# Dragon ID?



## JordanG (Jan 13, 2013)

Found in King's Canyon, NT.


----------



## jordo (Jan 13, 2013)

Ctenophorus caudicinctus, Ring-tailed dragon.


----------



## jordo (Jan 13, 2013)

Ctenophorus caudicinctus by Jordan de Jong, on Flickr


----------



## richoman_3 (Jan 13, 2013)

Ctenophorus caudicinctus as jordo said


----------



## JordanG (Jan 13, 2013)

cheers guys


----------



## Bluetongue1 (Jan 14, 2013)

Ring-tailed Dragon (Ctenophorous caudicintus slateri). It is not unusual to see them at the top of the climb while making your way to the lookout.

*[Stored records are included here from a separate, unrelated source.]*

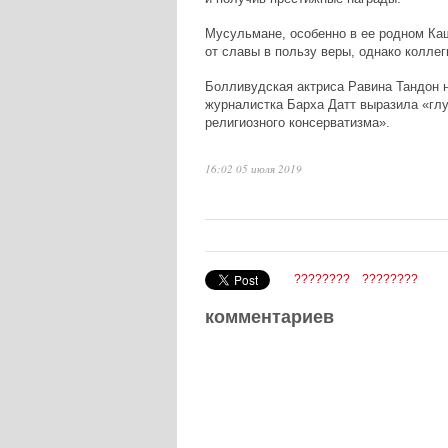
Мусульмане, особенно в ее родном Ка
от славы в пользу веры, однако коллег
Болливудская актриса Равина Тандон н
журналистка Барха Датт выразила «глу
религиозного консерватизма».
16:02 05 июля 2019
????????
????????
комментариев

*Jordan*, that is an unusally red C. c. macropus. Was that photograhed in Qld? It looks female.


----------



## jordo (Jan 14, 2013)

It was a female photographed in the MacDonald Ranges (slateri subspecies), Alice Springs. I think she might have gone a bit darker when I photographed her but they were a nice red in that spot.


----------



## Bluetongue1 (Jan 14, 2013)

*Jordan*, My mistake, I meant _slateri_ - too late and too tired. The reason I asked about Qld is I have not come across animals so red in my (albeit limited) travels in the NT. Thanks forthe info.

Blue


----------